§ **Text shown**:
_ _ _ _ _

Those who want to enjoy all the special holiday events in the Carson Valley this season may have to split into small groups to see everything. Either that or clone themselves.

Here’s a list of activities for the weekend of Dec. 5-7.

n The 8th Annual Light the Lights of Minden Park event begins at 5:30 p.m. Friday, Dec. 5 and ends at 8:30 p.m.

The Carson Valley Middle School band will perform from 5:30-6 p.m., and the CVMS choir will sing holiday selections beginning at 6 p.m. From 6-8:30 p.m., strolling violinists, The Yales, will be providing entertainment.

The lights of Minden Park, including the gazebo, will be lit at 6:30 p.m., and afterwards the Douglas High School show choir, Image, will perform.

At the C.O.D. Garage, Santa Claus will be available to greet children, and the Minden Business Group will provide free photographs of visits with Santa, while the Minden Town Board will supply Santa’s treats.

The Lone Tree Gallery will have a display of Minden Park gazebo drawings by students in the 6th grade at Minden Elementary School. Three of the drawings will be framed by the gallery and cash awards will be presented to each of the three winning artists. Holiday artwork done by the Minden Montessori School will also be on display.

After the lighting of the lights, Minden businesses will be providing free refreshments in downtown Minden.

“The Carson Valley Inn will have hot cider and cookies, Heidi’s will be providing cookies and hot cocoa and the Minden Business group will have cookies and coffee,” said Roxanne Stangle, coordinator of the event. “All the downtown businesses will also be open late with specials. This is a real family evening.”

n That night, the Minden-Douglas Elks Lodge-2670 will be holding their annual spaghetti feed and Christmas tree Bingo, timed to coordinate with the lighting of the park. The event will be held in the CVIC Hall on Esmeralda Avenue in downtown Minden. Social hour is at 4 p.m., with dinner including all-you-can-eat spaghetti, salad and garlic bread served at 5 p.m. The charge at the door for adults is $5 and seniors and children under 12 are $3.50.

Bingo begins at 7 p.m., with hams and turkeys as prizes. Proceeds from both events go to provide Christmas baskets for needy area families.

n Also that night, Dec. 5, Genoa will be “lighting the town” and caroling at the Genoa Community Church, beginning at 7 p.m.

n Dec. 6 in the morning from 8-11:30 a.m., Boy Scout Troop 495 will be holding Breakfast with Santa at Minden Elementary School.

_ _ _ _ _

§ **Supplied material**:
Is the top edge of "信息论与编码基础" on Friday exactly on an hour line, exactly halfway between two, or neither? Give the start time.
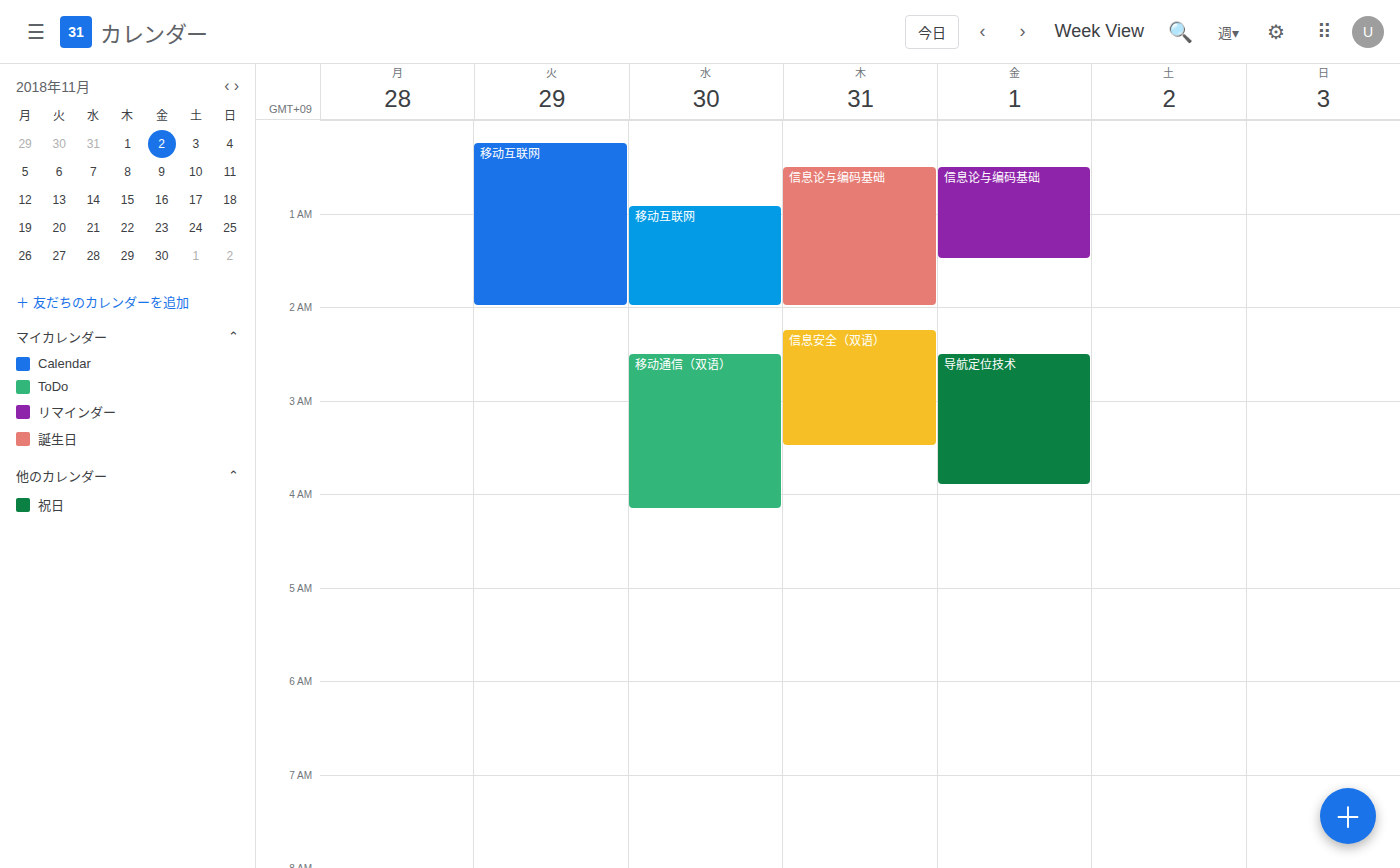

_ _ _ _ _

§ **Given request 1**: According to the holiday events article, at what time will the lights of Minden Park be lit?
§ **Given request 2**: Repeat the stretch of the holiday events article from "n The 8th Annual" through "be providing entertainment." word for word.
§ **Given request 3**: Rewrite the paragraph of the holiday events article that begins "That night, the Minden-Douglas Elks Lodge-2670" as a short list, keeping its main facts.
The material has no connection to the holiday events article.

§ **Correct output 1**: 6:30 p.m.

§ **Correct output 2**:
n The 8th Annual Light the Lights of Minden Park event begins at 5:30 p.m. Friday, Dec. 5 and ends at 8:30 p.m.

The Carson Valley Middle School band will perform from 5:30-6 p.m., and the CVMS choir will sing holiday selections beginning at 6 p.m. From 6-8:30 p.m., strolling violinists, The Yales, will be providing entertainment.

§ **Correct output 3**:
- Event: the Minden-Douglas Elks Lodge-2670 annual spaghetti feed and Christmas tree Bingo, timed with the lighting of the park
- Place: CVIC Hall on Esmeralda Avenue, downtown Minden
- Social hour: 4 p.m.
- Dinner: 5 p.m., with all-you-can-eat spaghetti, salad and garlic bread
- Price at the door: $5 for adults; $3.50 for seniors and children under 12